In the early 1900s, suffragists staged public protests like parades and pickets. Newspapers across the country printed photographs of their events, which kept their cause in the news and on the minds of voters
In the early 20th century, suffragists designed protests to attract attention from the public, photographers, and journalists. News photographs spread evidence of their dedication to the cause. These images captured white women wearing white dresses and marching with elaborate floats. They also featured women carrying banners in the first-ever pickets of the White House. Some women of color, like Mary Church Terrell and Ida B. Wells-Barnett, did participate in marches, but many were excluded or marginalized and so prioritized other strategies.
In these years, the halftone printing process allowed photographs to appear alongside text.

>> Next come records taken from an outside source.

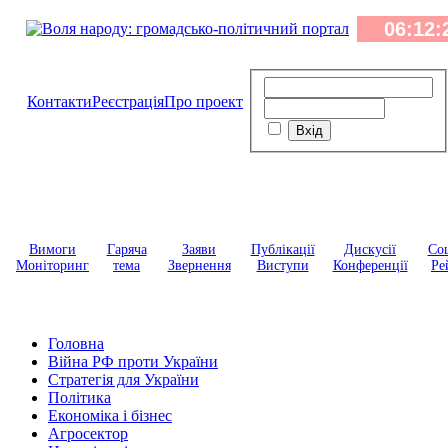
Контакти
Реєстрація
Про проект
Вимоги
Гаряча
Заяви
Публікації
Дискусії
Соц
Моніторинг
тема
Звернення
Виступи
Конференції
Ре
Головна
Війна РФ проти України
Стратегія для України
Політика
Економіка і бізнес
Агросектор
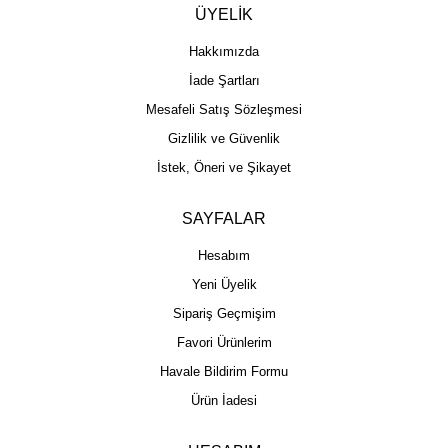
ÜYELİK
Hakkımızda
İade Şartları
Mesafeli Satış Sözleşmesi
Gizlilik ve Güvenlik
İstek, Öneri ve Şikayet
SAYFALAR
Hesabım
Yeni Üyelik
Sipariş Geçmişim
Favori Ürünlerim
Havale Bildirim Formu
Ürün İadesi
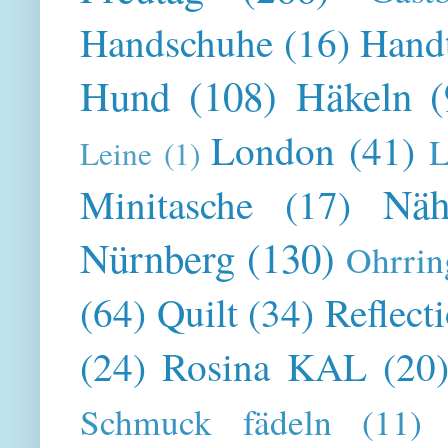
Handschuhe
(16)
Hand
Hund
(108)
Häkeln
(
London
(41)
L
Leine
(1)
Näh
Minitasche
(17)
Nürnberg
(130)
Ohrrin
(64)
Quilt
(34)
Reflect
(24)
Rosina KAL
(20
Schmuck fädeln
(11)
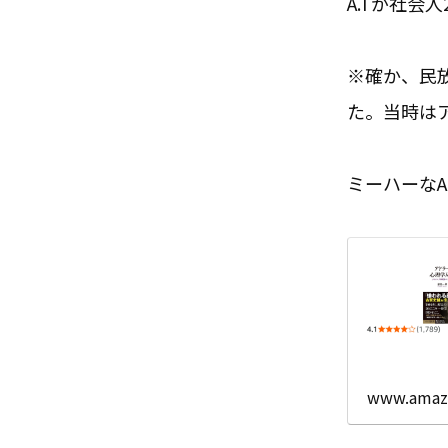
A.Tが社会
※確か、民
た。当時は
ミーハーな
www.amazo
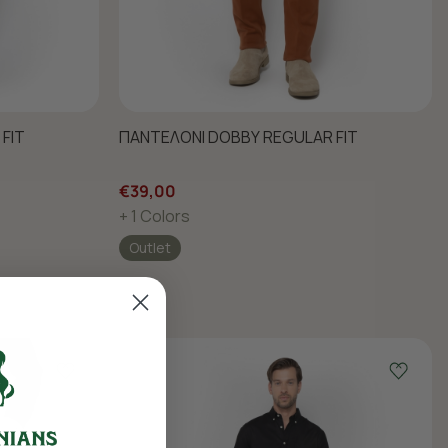
FIT
ΠΑΝΤΕΛΟΝΙ DOBBY REGULAR FIT
€39,00
+ 1 Colors
Outlet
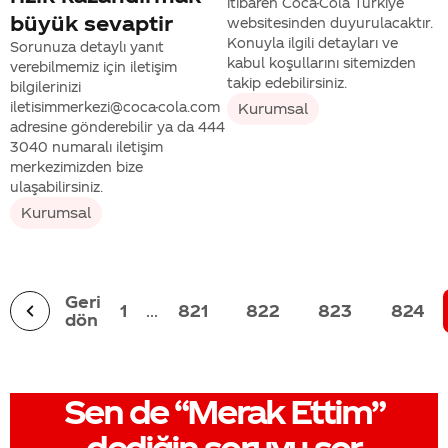
itibaren Coca-Cola Türkiye
büyük sevaptir
websitesinden duyurulacaktır.
Konuyla ilgili detayları ve
Sorunuza detaylı yanıt
kabul koşullarını sitemizden
verebilmemiz için iletişim
takip edebilirsiniz.
bilgilerinizi
iletisimmerkezi@coca-cola.com
Kurumsal
adresine gönderebilir ya da 444
3040 numaralı iletişim
merkezimizden bize
ulaşabilirsiniz.
Kurumsal
Geri
1
...
821
822
823
824
dön
Sen de
“Merak Ettim”
dediğin soruyu sor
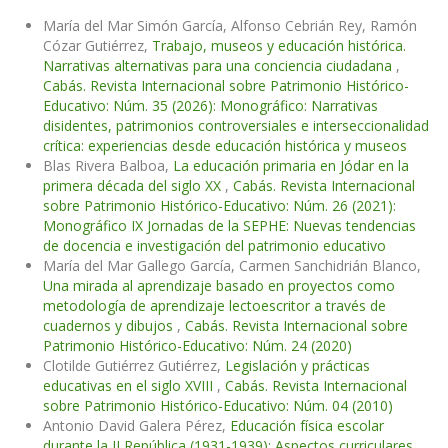
María del Mar Simón García, Alfonso Cebrián Rey, Ramón
Cózar Gutiérrez,
Trabajo, museos y educación histórica.
Narrativas alternativas para una conciencia ciudadana
,
Cabás. Revista Internacional sobre Patrimonio Histórico-
Educativo: Núm. 35 (2026): Monográfico: Narrativas
disidentes, patrimonios controversiales e interseccionalidad
crítica: experiencias desde educación histórica y museos
Blas Rivera Balboa,
La educación primaria en Jódar en la
primera década del siglo XX
,
Cabás. Revista Internacional
sobre Patrimonio Histórico-Educativo: Núm. 26 (2021):
Monográfico IX Jornadas de la SEPHE: Nuevas tendencias
de docencia e investigación del patrimonio educativo
María del Mar Gallego García, Carmen Sanchidrián Blanco,
Una mirada al aprendizaje basado en proyectos como
metodología de aprendizaje lectoescritor a través de
cuadernos y dibujos
,
Cabás. Revista Internacional sobre
Patrimonio Histórico-Educativo: Núm. 24 (2020)
Clotilde Gutiérrez Gutiérrez,
Legislación y prácticas
educativas en el siglo XVIII
,
Cabás. Revista Internacional
sobre Patrimonio Histórico-Educativo: Núm. 04 (2010)
Antonio David Galera Pérez,
Educación física escolar
durante la II República (1931-1939): Aspectos curriculares
,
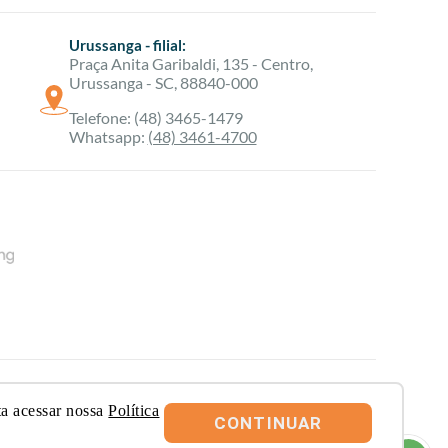
Urussanga - filial:
Praça Anita Garibaldi, 135 - Centro,
Urussanga - SC, 88840-000
Telefone: (48) 3465-1479
Whatsapp:
(48) 3461-4700
ervados.
ta acessar nossa
Política
SC
CONTINUAR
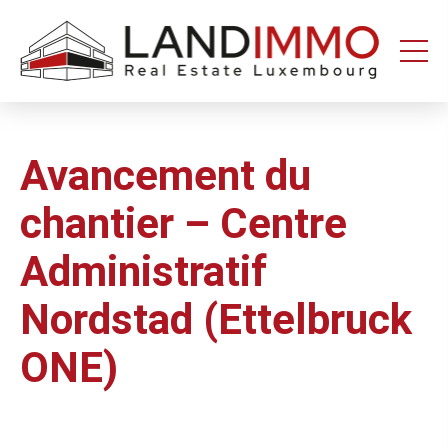
Aller au
Aller
contenu
en
bas
de
page
Avancement du
chantier – Centre
Administratif
Nordstad (Ettelbruck
ONE)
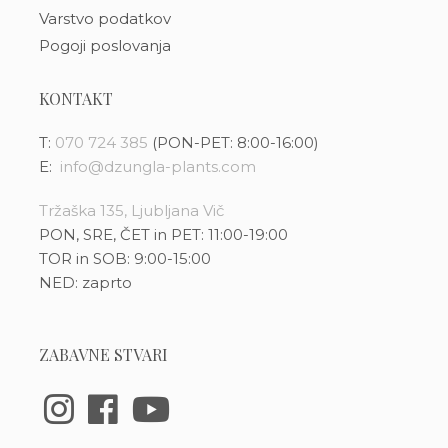
Varstvo podatkov
Pogoji poslovanja
KONTAKT
T:
070 724 385
(PON-PET: 8:00-16:00)
E:
info@dzungla-plants.com
Tržaška 135, Ljubljana Vič
PON, SRE, ČET in PET: 11:00-19:00
TOR in SOB: 9:00-15:00
NED: zaprto
ZABAVNE STVARI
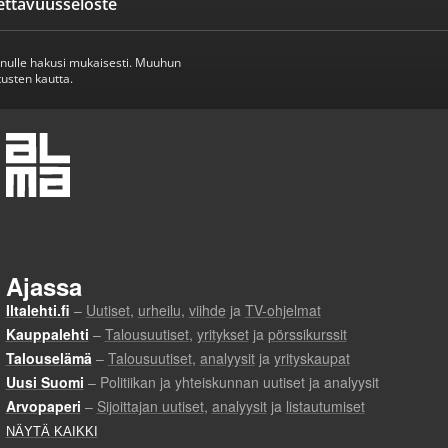
ettavuusseloste
inulle hakusi mukaisesti. Muuhun
usten kautta.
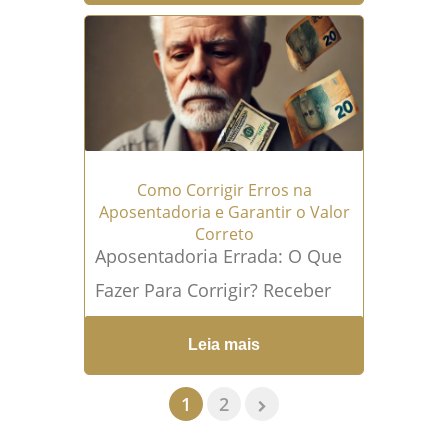
pré-estabelecidas por uma
parte, sem possibilidade de
negociação...
Leia mais →
Como Corrigir Erros na
Aposentadoria e Garantir o Valor
Correto
Aposentadoria Errada: O Que
Fazer Para Corrigir? Receber
uma aposentadoria com valor
Leia mais
abaixo do esperado ou
perceber que seu benefício foi
1
2
calculado...
Leia mais →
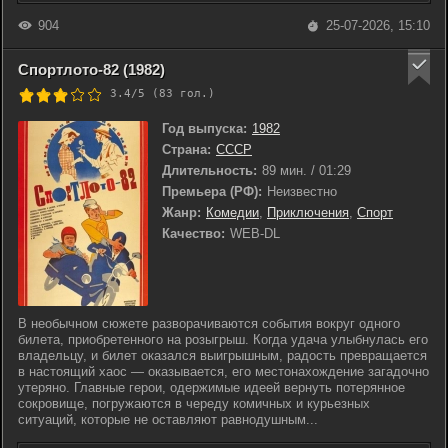
904
25-07-2026, 15:10
Спортлото-82 (1982)
3.4/5 (
83
гол.)
Год выпуска:
1982
Страна:
СССР
Длительность:
89 мин. / 01:29
Премьера (РФ):
Неизвестно
Жанр:
Комедии
,
Приключения
,
Спорт
Качество:
WEB-DL
В необычном сюжете разворачиваются события вокруг одного
билета, приобретенного на розыгрыш. Когда удача улыбнулась его
владельцу, и билет оказался выигрышным, радость превращается
в настоящий хаос — оказывается, его местонахождение загадочно
утеряно. Главные герои, одержимые идеей вернуть потерянное
сокровище, погружаются в череду комичных и курьезных
ситуаций, которые не оставляют равнодушным...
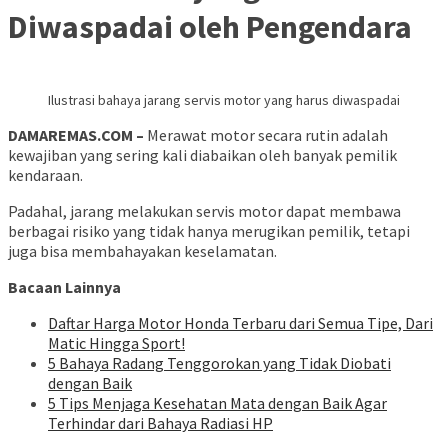
Diwaspadai oleh Pengendara
Ilustrasi bahaya jarang servis motor yang harus diwaspadai
DAMAREMAS.COM –
Merawat motor secara rutin adalah
kewajiban yang sering kali diabaikan oleh banyak pemilik
kendaraan.
Padahal, jarang melakukan servis motor dapat membawa
berbagai risiko yang tidak hanya merugikan pemilik, tetapi
juga bisa membahayakan keselamatan.
Bacaan Lainnya
Daftar Harga Motor Honda Terbaru dari Semua Tipe, Dari
Matic Hingga Sport!
5 Bahaya Radang Tenggorokan yang Tidak Diobati
dengan Baik
5 Tips Menjaga Kesehatan Mata dengan Baik Agar
Terhindar dari Bahaya Radiasi HP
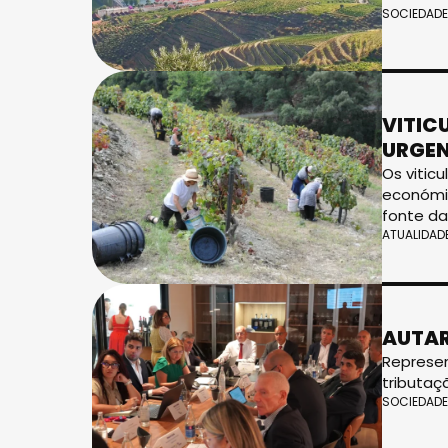
SOCIEDADE
VITIC
URGEN
Os vitic
económic
fonte da
ATUALIDAD
AUTAR
Represen
tributaçã
SOCIEDADE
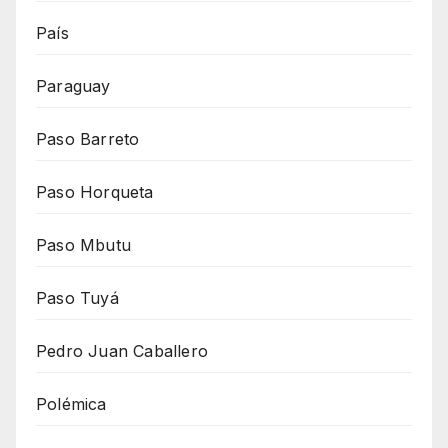
País
Paraguay
Paso Barreto
Paso Horqueta
Paso Mbutu
Paso Tuyá
Pedro Juan Caballero
Polémica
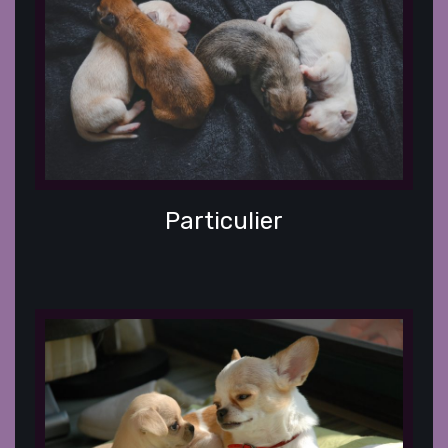
Particulier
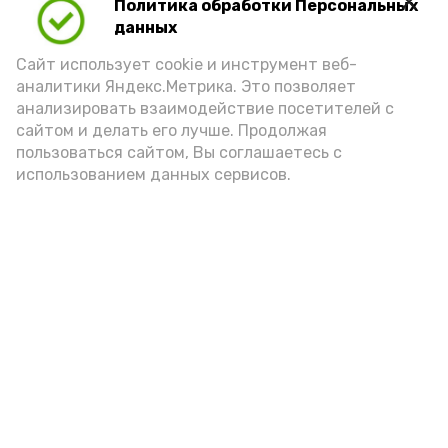
Политика обработки Персональных
данных
Сайт использует cookie и инструмент веб-
аналитики Яндекс.Метрика. Это позволяет
анализировать взаимодействие посетителей с
сайтом и делать его лучше. Продолжая
пользоваться сайтом, Вы соглашаетесь с
Фото: max.ru/id3015009178_gos
использованием данных сервисов.
опасность
беспилотники
ракеты
Подпишись!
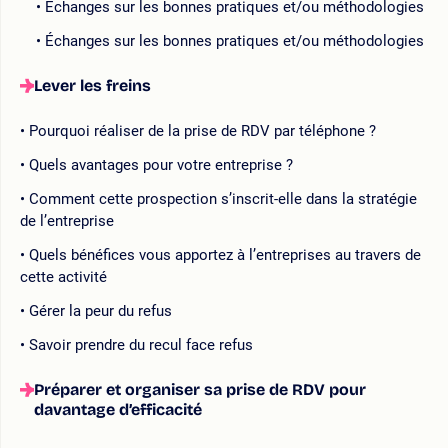
Échanges sur les bonnes pratiques et/ou méthodologies
Échanges sur les bonnes pratiques et/ou méthodologies
Lever les freins
Pourquoi réaliser de la prise de RDV par téléphone ?
Quels avantages pour votre entreprise ?
Comment cette prospection s’inscrit-elle dans la stratégie
de l’entreprise
Quels bénéfices vous apportez à l’entreprises au travers de
cette activité
Gérer la peur du refus
Savoir prendre du recul face refus
Préparer et organiser sa prise de RDV pour
davantage d’efficacité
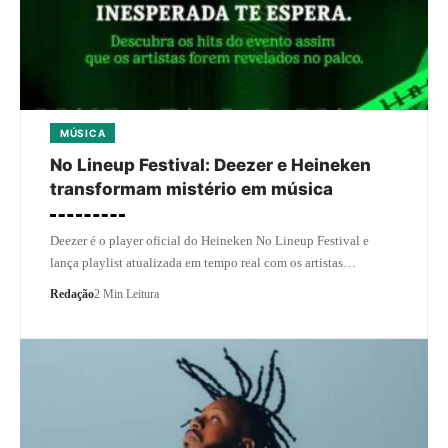
MÚSICA
No Lineup Festival: Deezer e Heineken
transformam mistério em música
Deezer é o player oficial do Heineken No Lineup Festival e
lança playlist atualizada em tempo real com os artistas…
Redação
2 Min Leitura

For the first time, newspapers featured photographs rather than engraved illustrations. Suffragists like Alice Paul of the National Woman’s Party organized spectacular protests. She and many others had participated in British suffrage protests, and they brought militant British strategies to America. Paul wanted to ensure that the new ranks of photojournalists captured the cause.
By the 1910s, many popular publications endorsed women’s suffrage. Newspapers printed publicity materials generated by the press committees of suffrage organizations. Journalists also designed their own materials. Americans were buying new ideas about women and politics. The postcard above was created from a documentary photograph of a suffrage parade which was then distributed.
Before 19th Amendment’s passage, suffragists fought for the vote in each state. This rare crepe paper banner came from the 1915 campaign in New York, the Empire State. Suffragists might have used the banner to decorate shop windows or even hang it on wire across streets.